Permission denied or 403 from the BigQuery API

Cause: The connected service account or user lacks bigquery.tables.updateData (or equivalent) on the target dataset.

Solution: Grant the BigQuery Data Editor role on the dataset, or a custom role including the missing DML permission, to the principal used by your integration.

"Array input is empty — cannot build a multi-row VALUES clause"

Cause: The template variable bound to a VALUES {{rows}} clause resolved to an empty array at runtime.

Solution: Guard the Writer with a Conditional node upstream that skips execution when the array is empty. Or filter the upstream pipeline to ensure at least one element before the Writer is invoked.

Array element is not a JSON object

Cause: The array contains a scalar (string, number) or a nested array instead of { key: value } objects. The Writer can only render dicts as VALUES (...) tuples — column-to-key mapping requires a flat object.

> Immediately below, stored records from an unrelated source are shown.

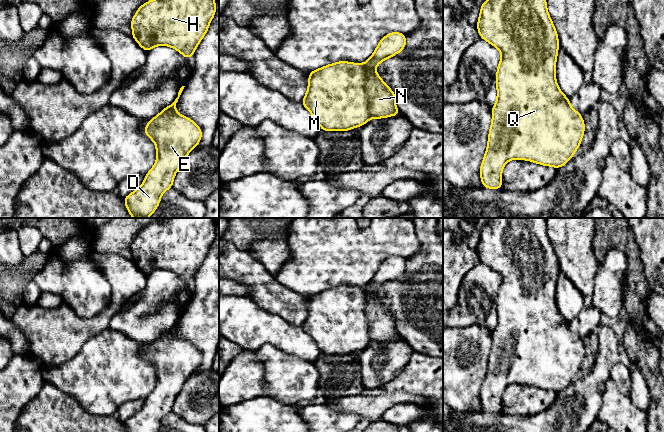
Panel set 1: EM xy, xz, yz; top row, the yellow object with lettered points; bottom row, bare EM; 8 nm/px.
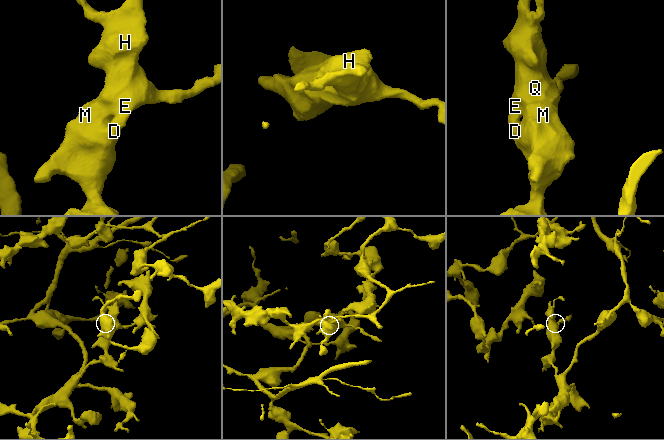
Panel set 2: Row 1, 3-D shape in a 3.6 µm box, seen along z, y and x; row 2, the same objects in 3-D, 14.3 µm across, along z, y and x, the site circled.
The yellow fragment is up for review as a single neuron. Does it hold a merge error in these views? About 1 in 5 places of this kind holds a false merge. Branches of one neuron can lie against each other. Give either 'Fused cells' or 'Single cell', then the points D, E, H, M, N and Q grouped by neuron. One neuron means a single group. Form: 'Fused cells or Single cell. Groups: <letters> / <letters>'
Single cell. Groups: D E H M N Q

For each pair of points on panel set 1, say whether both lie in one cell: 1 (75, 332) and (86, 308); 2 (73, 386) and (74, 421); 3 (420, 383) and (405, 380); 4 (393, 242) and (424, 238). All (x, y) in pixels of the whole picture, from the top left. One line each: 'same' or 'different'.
1: different
2: different
3: same
4: different

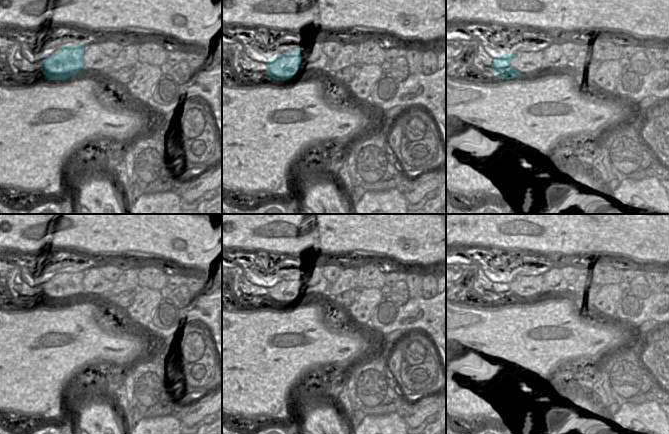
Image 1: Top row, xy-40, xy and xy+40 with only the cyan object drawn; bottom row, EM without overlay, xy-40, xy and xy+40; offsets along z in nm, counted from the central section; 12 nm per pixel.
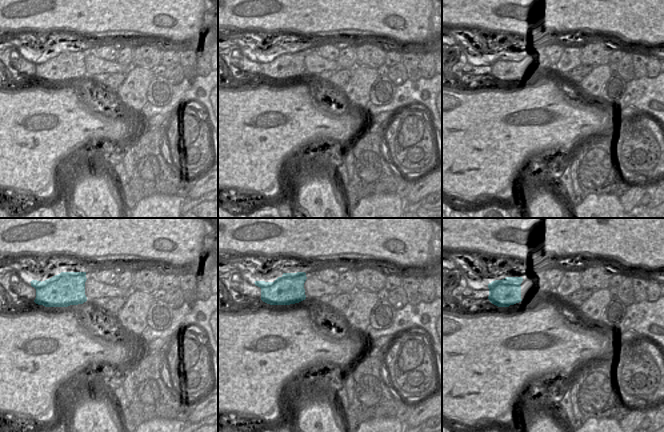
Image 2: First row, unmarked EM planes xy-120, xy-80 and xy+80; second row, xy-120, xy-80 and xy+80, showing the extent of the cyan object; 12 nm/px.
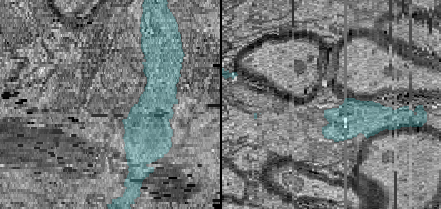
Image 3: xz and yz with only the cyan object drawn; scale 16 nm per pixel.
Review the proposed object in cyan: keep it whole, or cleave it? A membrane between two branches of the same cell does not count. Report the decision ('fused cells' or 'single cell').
single cell

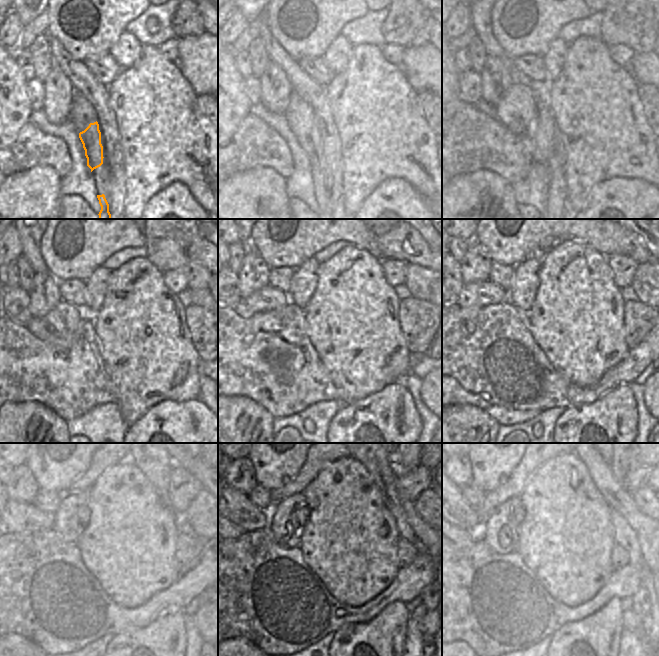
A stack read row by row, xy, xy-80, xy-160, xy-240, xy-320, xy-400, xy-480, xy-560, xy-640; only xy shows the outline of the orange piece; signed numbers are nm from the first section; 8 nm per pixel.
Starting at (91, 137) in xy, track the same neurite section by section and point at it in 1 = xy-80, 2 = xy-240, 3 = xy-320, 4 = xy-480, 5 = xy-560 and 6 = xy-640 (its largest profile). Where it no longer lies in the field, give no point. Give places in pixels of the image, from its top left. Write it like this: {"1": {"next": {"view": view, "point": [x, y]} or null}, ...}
{"1": {"next": {"view": "xy-80", "point": [300, 117]}}, "2": {"next": {"view": "xy-240", "point": [59, 327]}}, "3": {"next": {"view": "xy-320", "point": [273, 304]}}, "4": {"next": {"view": "xy-480", "point": [16, 517]}}, "5": {"next": {"view": "xy-560", "point": [238, 509]}}, "6": {"next": {"view": "xy-640", "point": [463, 515]}}}

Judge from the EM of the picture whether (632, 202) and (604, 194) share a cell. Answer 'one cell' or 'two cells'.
one cell

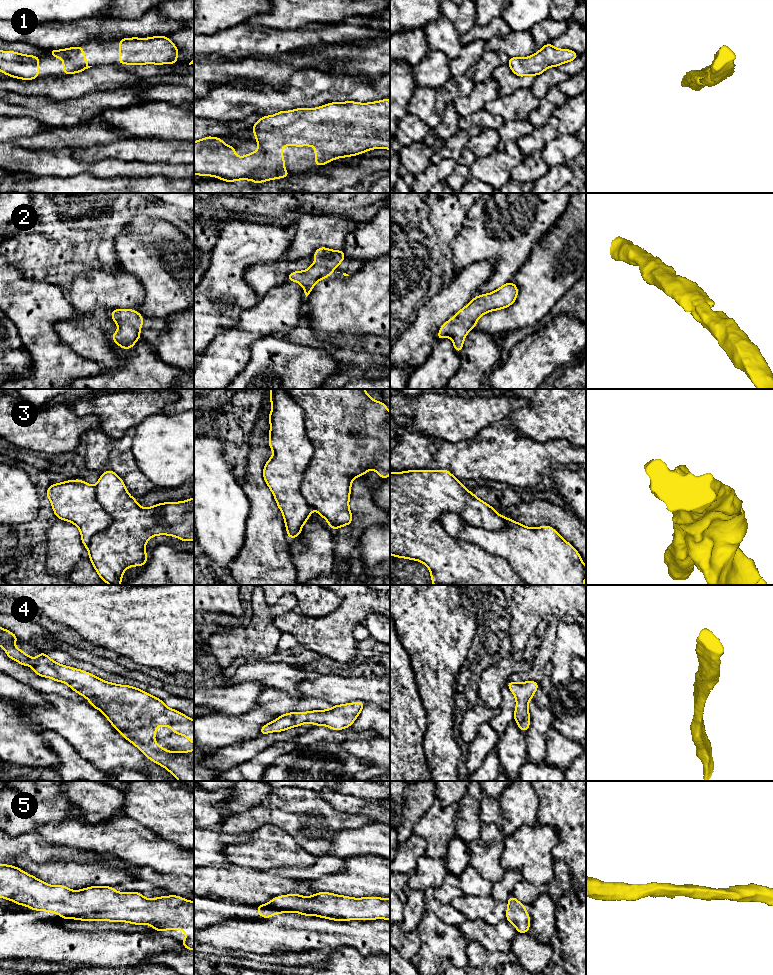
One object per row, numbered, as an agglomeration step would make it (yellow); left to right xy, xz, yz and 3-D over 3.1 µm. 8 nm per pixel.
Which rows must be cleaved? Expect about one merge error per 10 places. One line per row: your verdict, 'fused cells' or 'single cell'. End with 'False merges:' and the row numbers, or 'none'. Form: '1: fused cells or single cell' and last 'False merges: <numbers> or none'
1: single cell
2: single cell
3: single cell
4: single cell
5: single cell
False merges: none

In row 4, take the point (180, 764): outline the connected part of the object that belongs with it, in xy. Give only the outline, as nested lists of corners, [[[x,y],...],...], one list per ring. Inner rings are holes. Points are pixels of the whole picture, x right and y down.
[[[0,627],[0,646],[4,647],[4,651],[9,658],[17,661],[21,665],[31,666],[34,672],[40,677],[51,678],[54,681],[67,684],[76,693],[88,699],[92,707],[101,711],[106,716],[107,720],[113,725],[113,727],[125,739],[130,741],[139,750],[141,750],[148,759],[167,769],[179,781],[194,781],[194,749],[190,751],[179,752],[175,750],[173,752],[169,752],[166,748],[160,747],[154,740],[154,734],[158,733],[159,730],[153,727],[154,725],[168,726],[172,729],[173,734],[183,735],[188,738],[189,742],[194,744],[194,720],[179,711],[167,707],[162,700],[142,691],[139,688],[110,683],[86,671],[61,665],[50,659],[45,652],[41,652],[36,658],[32,659],[28,654],[14,646],[13,643],[18,640],[20,639],[11,631]]]

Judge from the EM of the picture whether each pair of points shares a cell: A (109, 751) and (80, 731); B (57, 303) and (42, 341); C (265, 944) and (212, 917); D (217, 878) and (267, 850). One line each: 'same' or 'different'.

Solution: Wrap each element so it becomes {"col1": value, ...}. A Code Block upstream is the usual transform.

affected_rows lower than the array length

Cause: Probably benign — auto-chunking ran but a chunk failed and the Writer reports a partial total. Check the runner logs for the failing chunk’s job ID and BigQuery error.

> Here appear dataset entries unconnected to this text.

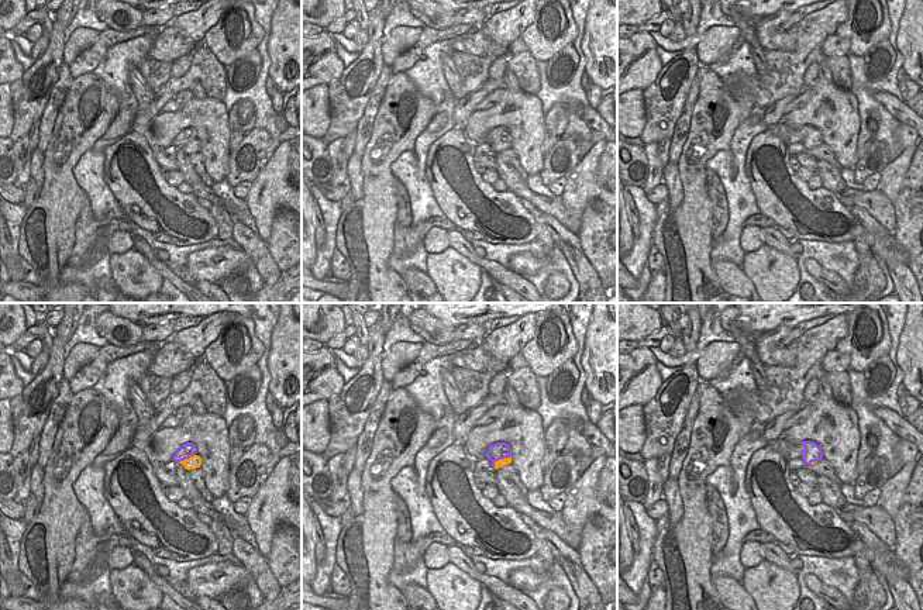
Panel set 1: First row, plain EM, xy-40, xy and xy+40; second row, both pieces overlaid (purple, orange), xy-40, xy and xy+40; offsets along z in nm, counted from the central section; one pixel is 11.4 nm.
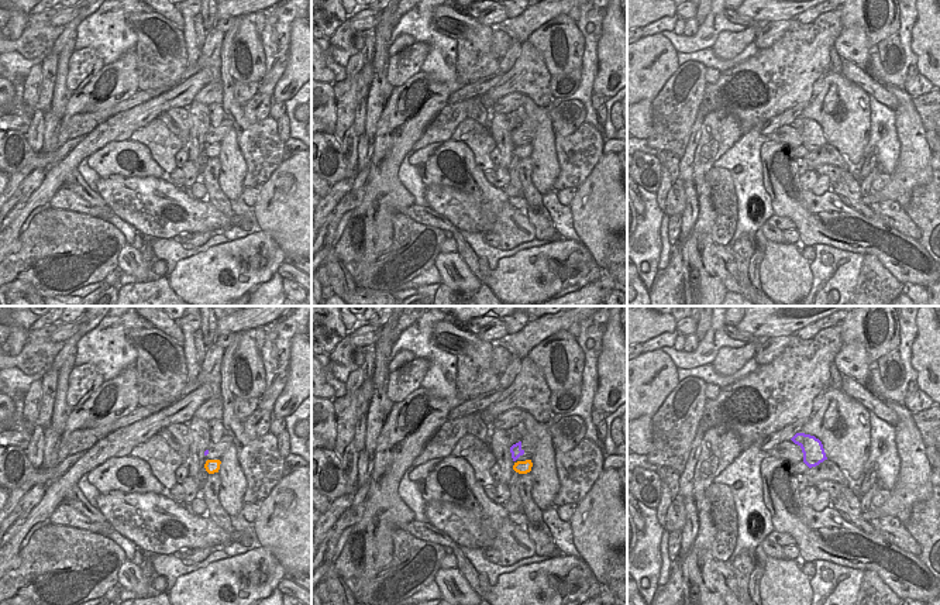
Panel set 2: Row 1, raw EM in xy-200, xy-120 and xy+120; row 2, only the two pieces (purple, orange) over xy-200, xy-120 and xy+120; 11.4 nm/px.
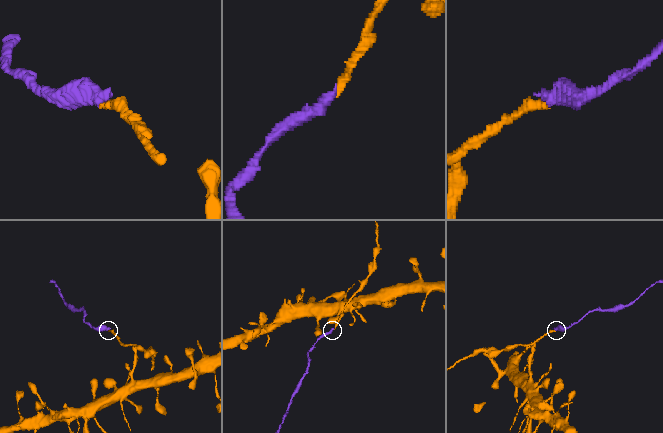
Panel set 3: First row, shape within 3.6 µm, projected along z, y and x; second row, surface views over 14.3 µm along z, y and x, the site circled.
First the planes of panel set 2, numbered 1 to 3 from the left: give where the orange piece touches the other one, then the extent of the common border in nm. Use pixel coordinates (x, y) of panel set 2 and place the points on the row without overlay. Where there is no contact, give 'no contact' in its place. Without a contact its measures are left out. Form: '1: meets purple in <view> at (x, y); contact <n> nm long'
1: no contact
2: no contact
3: no contact

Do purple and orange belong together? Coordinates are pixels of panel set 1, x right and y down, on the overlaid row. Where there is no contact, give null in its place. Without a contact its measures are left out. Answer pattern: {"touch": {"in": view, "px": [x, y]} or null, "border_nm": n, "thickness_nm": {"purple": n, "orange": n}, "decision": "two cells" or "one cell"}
{"touch": {"in": "xy", "px": [500, 458]}, "border_nm": 240, "thickness_nm": {"purple": 190, "orange": 100}, "decision": "one cell"}

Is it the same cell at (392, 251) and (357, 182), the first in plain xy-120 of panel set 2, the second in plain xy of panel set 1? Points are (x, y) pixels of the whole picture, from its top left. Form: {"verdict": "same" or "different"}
{"verdict": "different"}

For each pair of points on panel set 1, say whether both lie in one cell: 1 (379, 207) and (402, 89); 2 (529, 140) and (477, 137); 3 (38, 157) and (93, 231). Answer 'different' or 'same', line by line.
1: same
2: same
3: different

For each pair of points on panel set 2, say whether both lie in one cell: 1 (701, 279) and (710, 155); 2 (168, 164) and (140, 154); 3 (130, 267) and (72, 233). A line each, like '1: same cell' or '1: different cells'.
1: same cell
2: different cells
3: different cells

Solution: Investigate the per-chunk error in BigQuery. Idempotency tokens make a manual retry of just the failed chunk safe (no risk of double-inserting committed chunks).

Best practices

Tip

Prefer array inputs over Loop for bulk inserts. Feeding an array of JSON to a single Writer call cuts API round-trips dramatically vs. wrapping the node in a Loop (one call per row). Loops remain useful when you need per-row error handling or when the SQL itself varies per row; for pure bulk inserts with a fixed schema, the array path is faster and cheaper.

Tip

Validate templates first — run your workflow with a Text Input node feeding sample values to confirm the rendered SQL is syntactically correct before pointing at production tables. Logged execution results make debugging painless.

Warning

Escape user-supplied strings. Template values are interpolated as raw text, so quotes inside the value can break the query or open injection paths. Sanitize upstream content (e.g. with a Find and Replace node) before inserting free-form text into a SQL query.

Warning

DML on partitioned/clustered tables incurs cost. UPDATE, DELETE, and MERGE rewrite affected partitions. Filter on the partition column whenever possible to limit cost and execution time.